(Assigned task):
Would you pull out every line of the material that contains the string "Page"?

(Extracted entries):

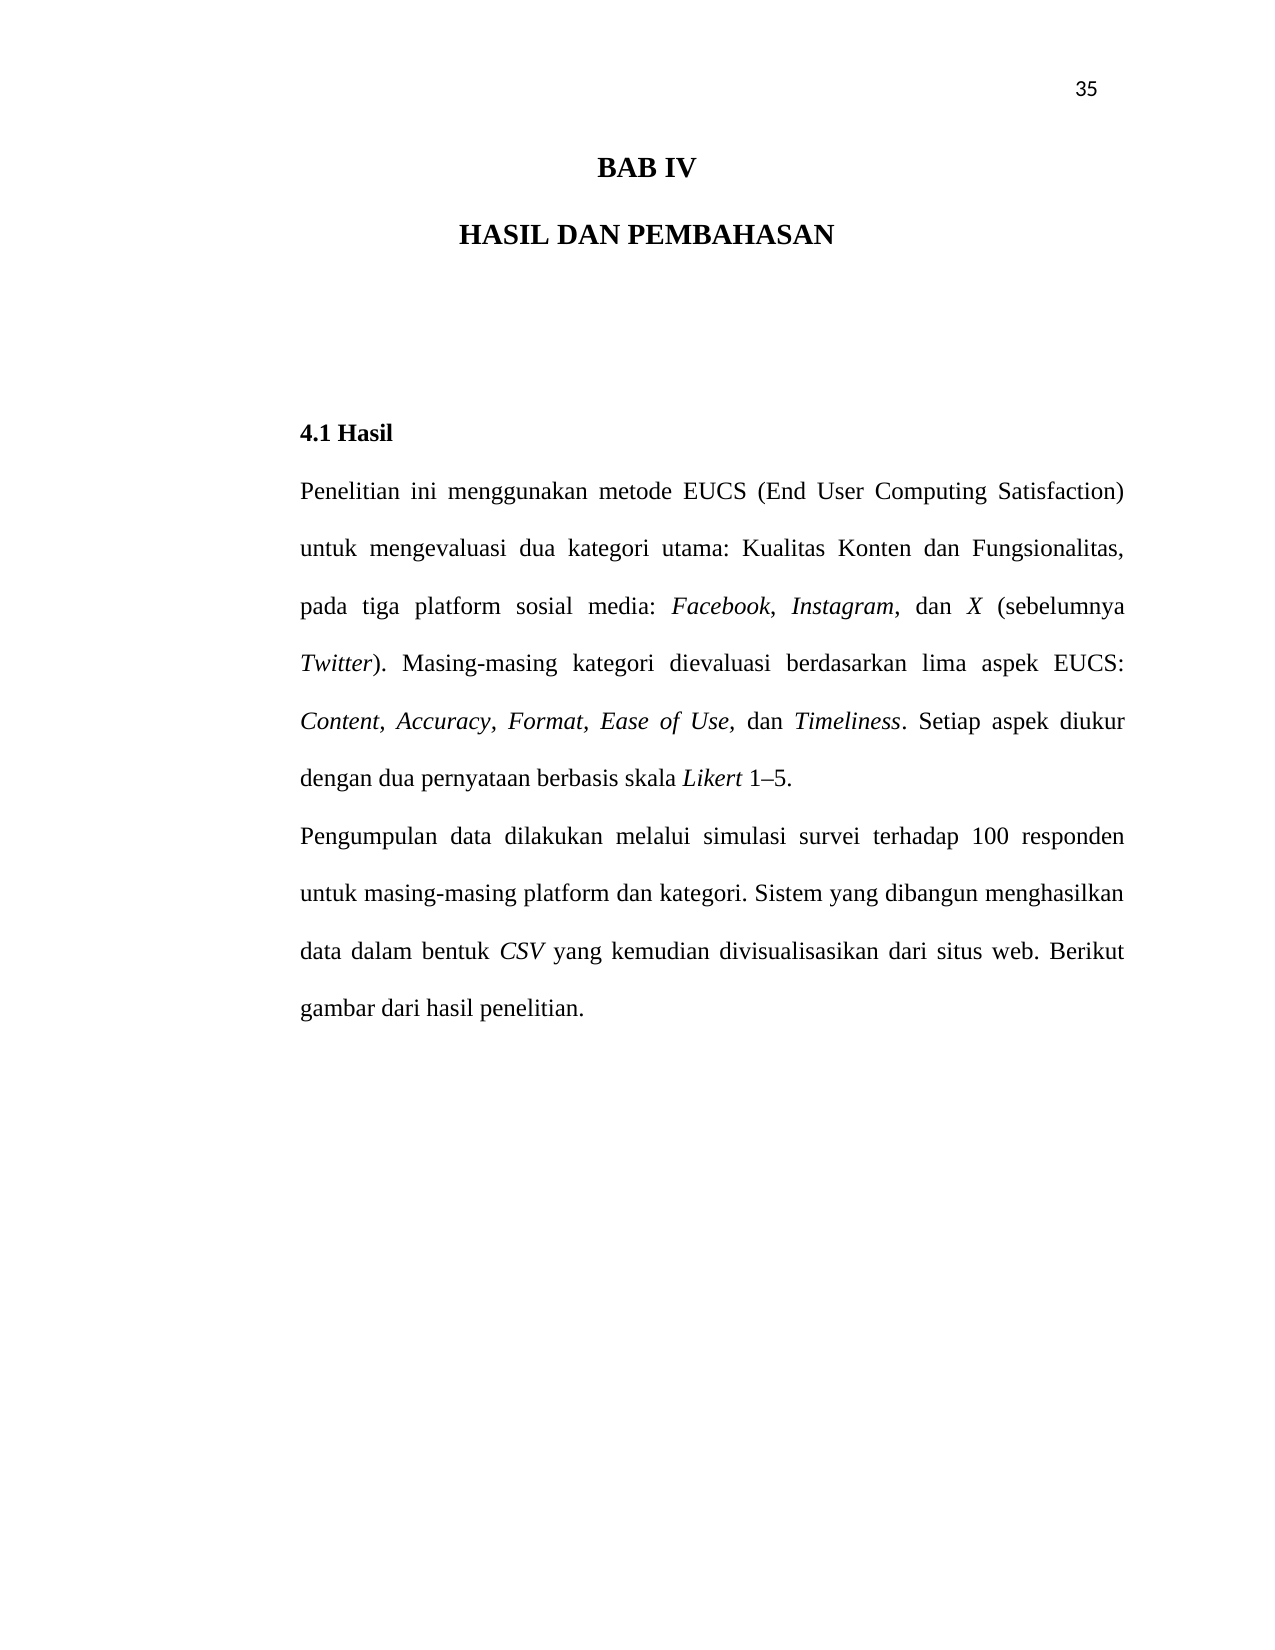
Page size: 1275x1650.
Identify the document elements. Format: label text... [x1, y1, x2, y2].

text 4.1 Hasil [300, 418, 1125, 447]
text Penelitian ini menggunakan metode EUCS (End User Computing Satisfaction) untuk mengevaluasi dua kategori utama: Kualitas Konten dan Fungsionalitas, pada tiga platform sosial media: Facebook, Instagram, dan X (sebelumnya Twitter). Masing-masing kategori dievaluasi berdasarkan lima aspek EUCS: Content, Accuracy, Format, Ease of Use, dan Timeliness. Setiap aspek diukur dengan dua pernyataan berbasis skala Likert 1–5. [300, 476, 1125, 792]
subtitle BAB IV [169, 150, 1125, 183]
text Pengumpulan data dilakukan melalui simulasi survei terhadap 100 responden untuk masing-masing platform dan kategori. Sistem yang dibangun menghasilkan data dalam bentuk CSV yang kemudian divisualisasikan dari situs web. Berikut gambar dari hasil penelitian. [300, 821, 1125, 1022]
subtitle HASIL DAN PEMBAHASAN [169, 217, 1125, 251]
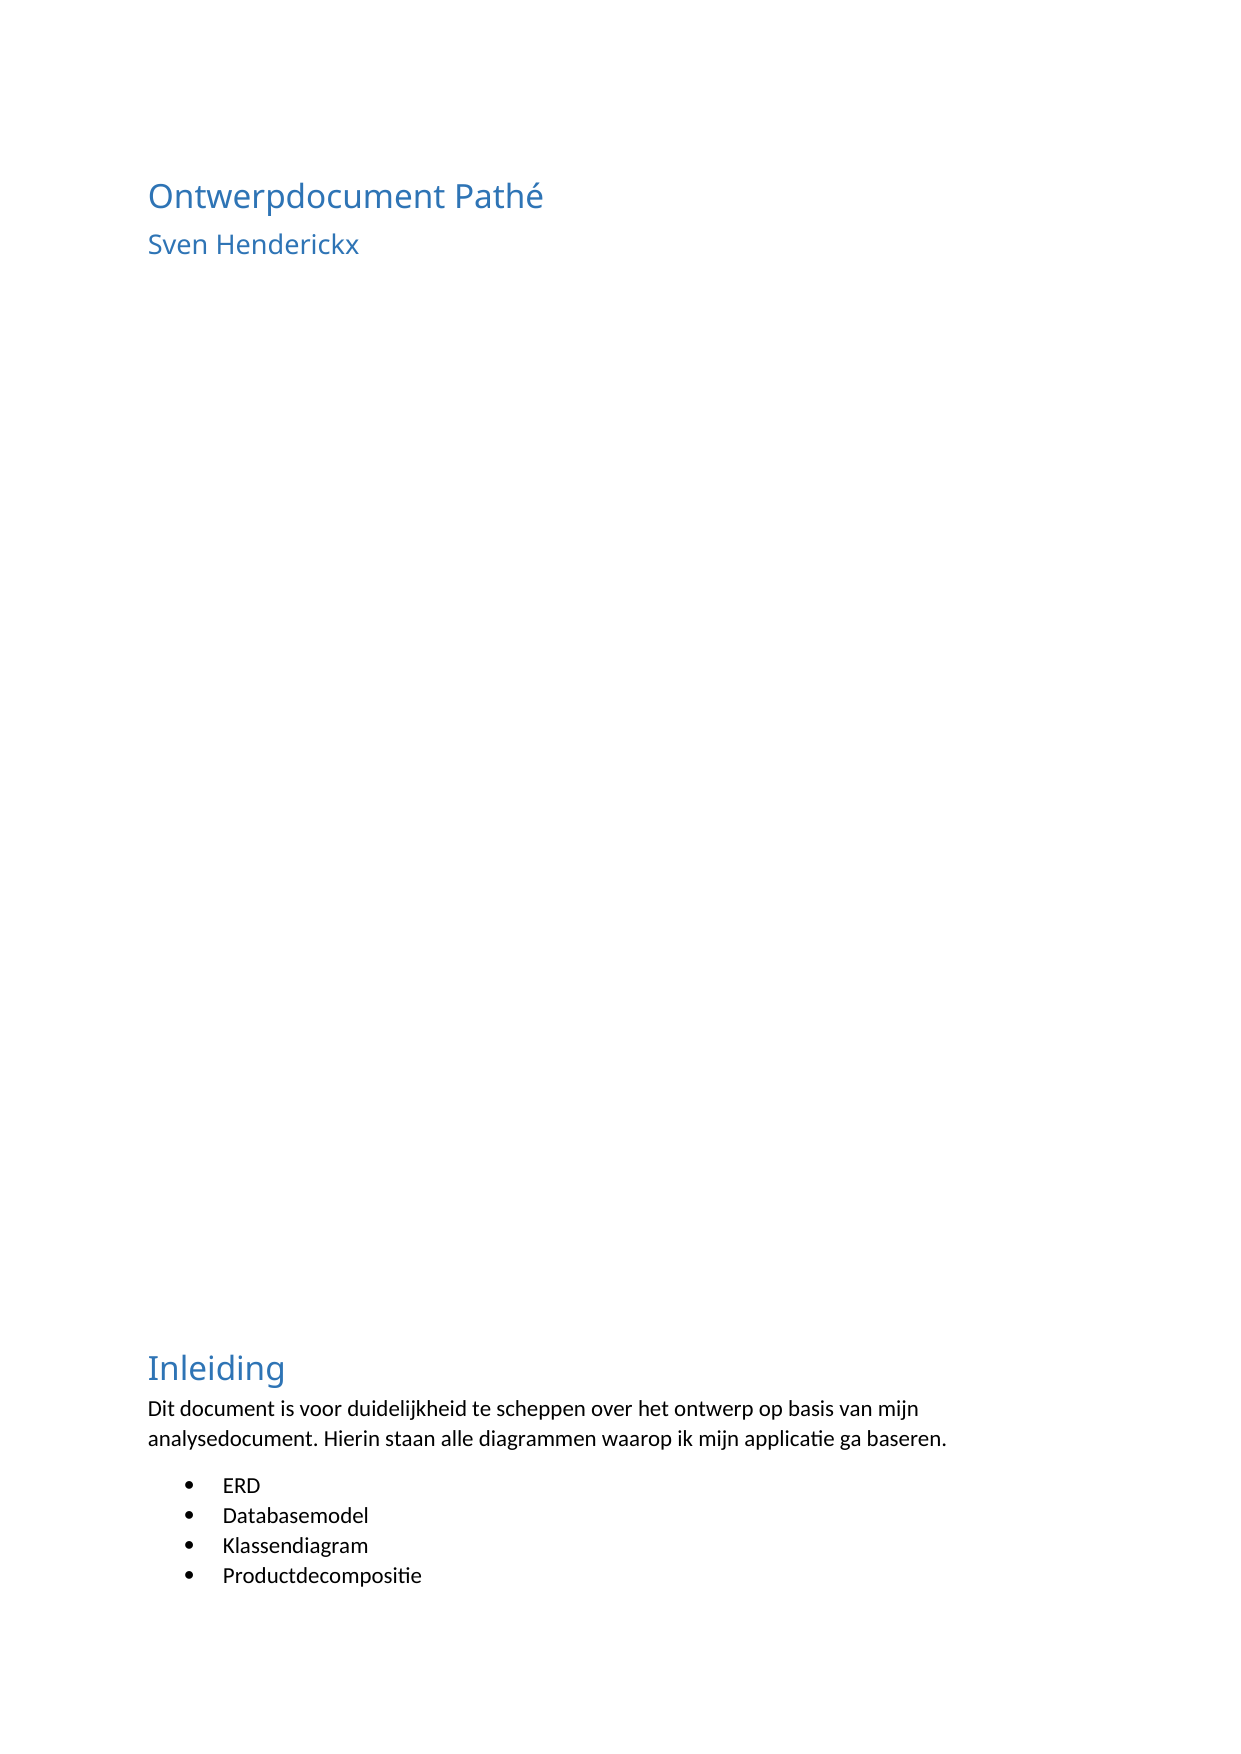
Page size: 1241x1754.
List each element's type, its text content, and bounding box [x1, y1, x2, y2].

subtitle Ontwerpdocument Pathé [148, 173, 1093, 218]
list ERD [185, 1471, 1093, 1499]
subtitle Sven Henderickx [148, 226, 1093, 263]
list Klassendiagram [185, 1531, 1093, 1559]
list Productdecompositie [185, 1562, 1093, 1589]
list Databasemodel [185, 1501, 1093, 1529]
text Dit document is voor duidelijkheid te scheppen over het ontwerp op basis van mijn analysedocument. Hierin staan alle diagrammen waarop ik mijn applicatie ga baseren. [148, 1394, 1093, 1452]
subtitle Inleiding [148, 1345, 1093, 1390]
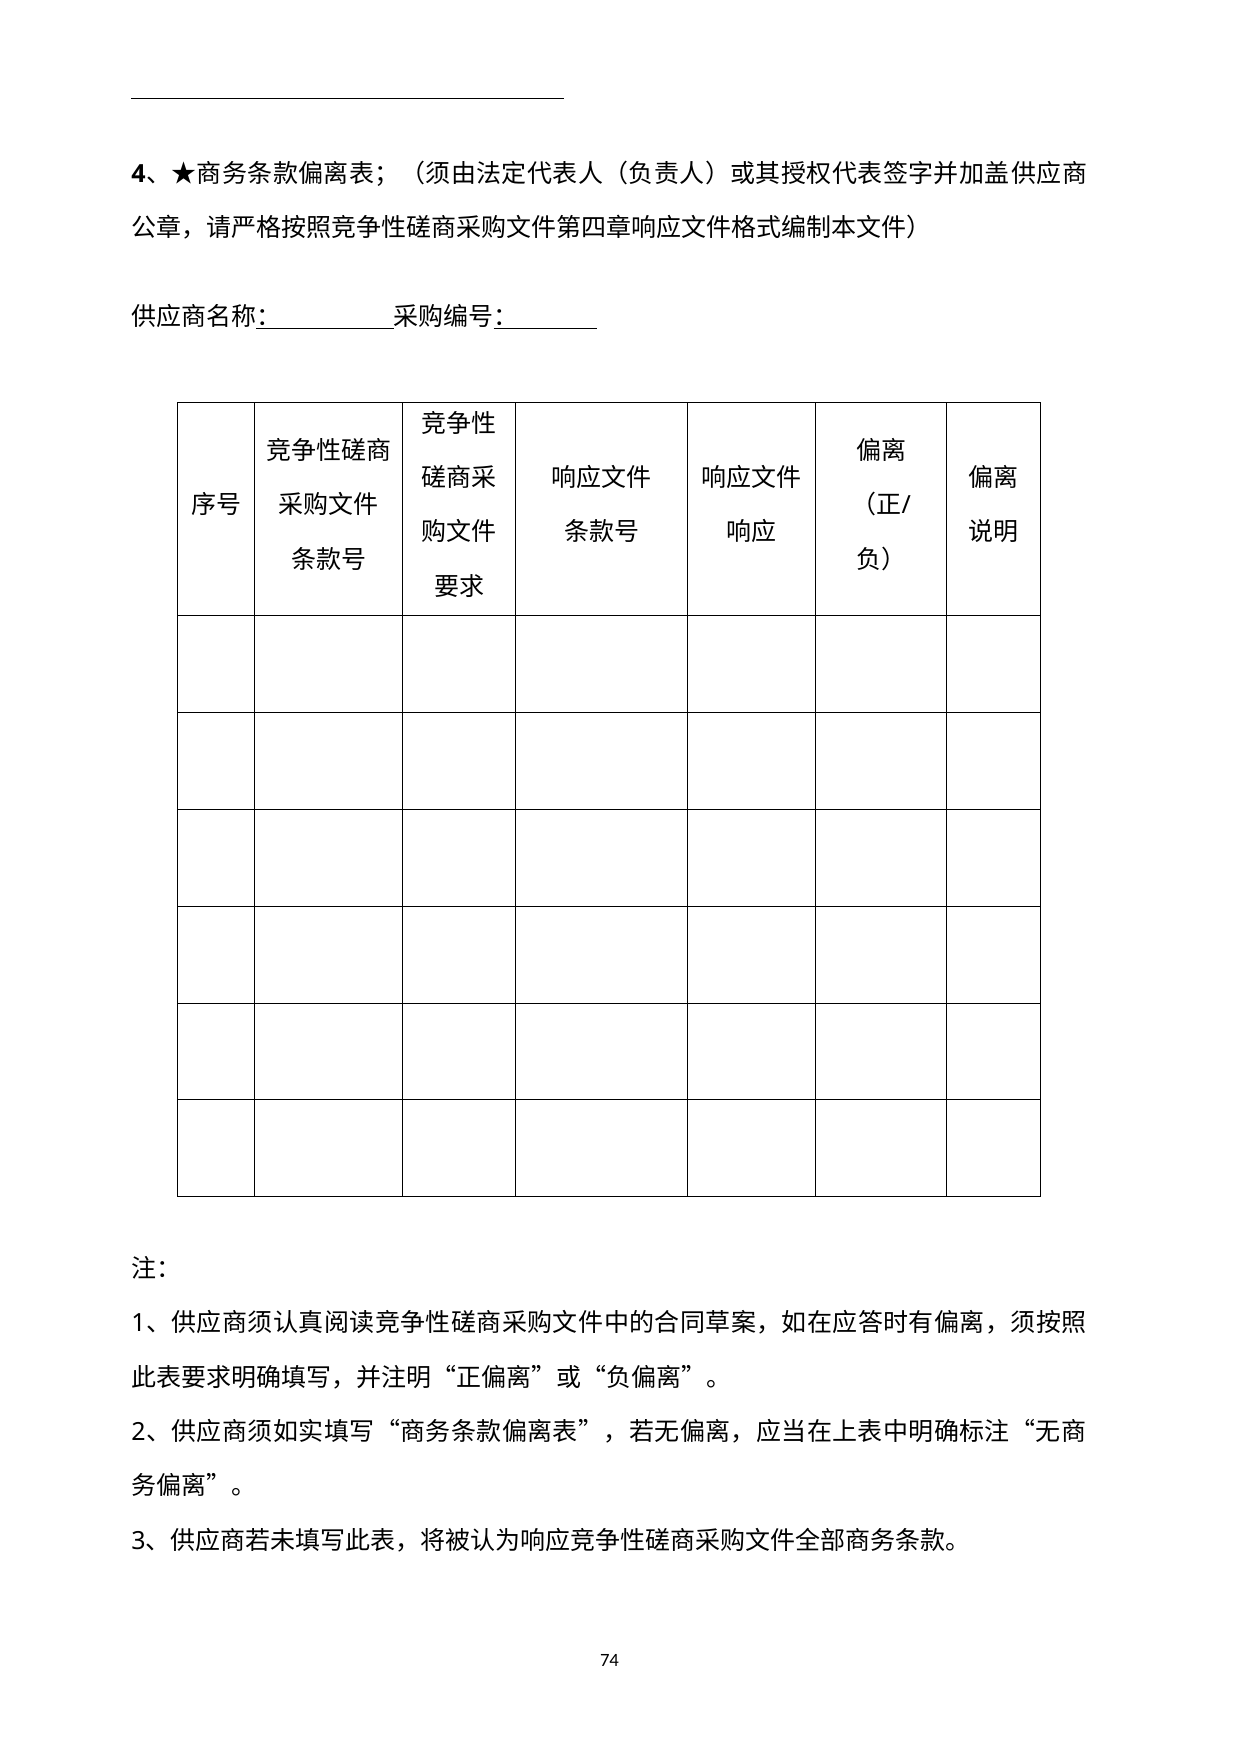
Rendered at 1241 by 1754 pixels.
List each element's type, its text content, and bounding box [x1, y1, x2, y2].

(Answer to this problem):
Page size: 1275x1650.
Page size: 1241x1754.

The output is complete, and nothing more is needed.